------ DATA LISTING

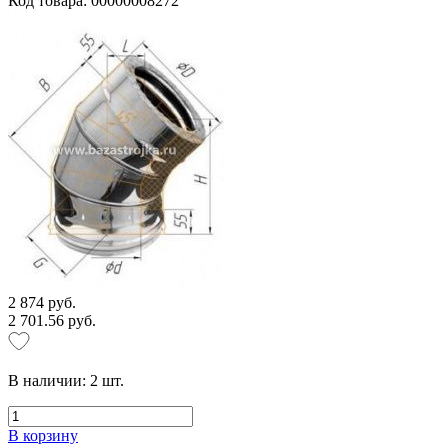
Код товара: 00000008272
2 874 руб.
2 701.56 руб.
В наличии:
2
шт.
В корзину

------------

▸ WORK ITEM
Turn each line of text in the records into a row of a Markdown table with the columns Row and Text, skipping blank lines and leaving the pictures out.

▸ ANSWER AREA
| Row | Text |
|---|---|
| 1 | Код товара: 00000008272 |
| 2 | 2 874 руб. |
| 3 | 2 701.56 руб. |
| 4 | В наличии: |
| 5 | 2 |
| 6 | шт. |
| 7 | В корзину |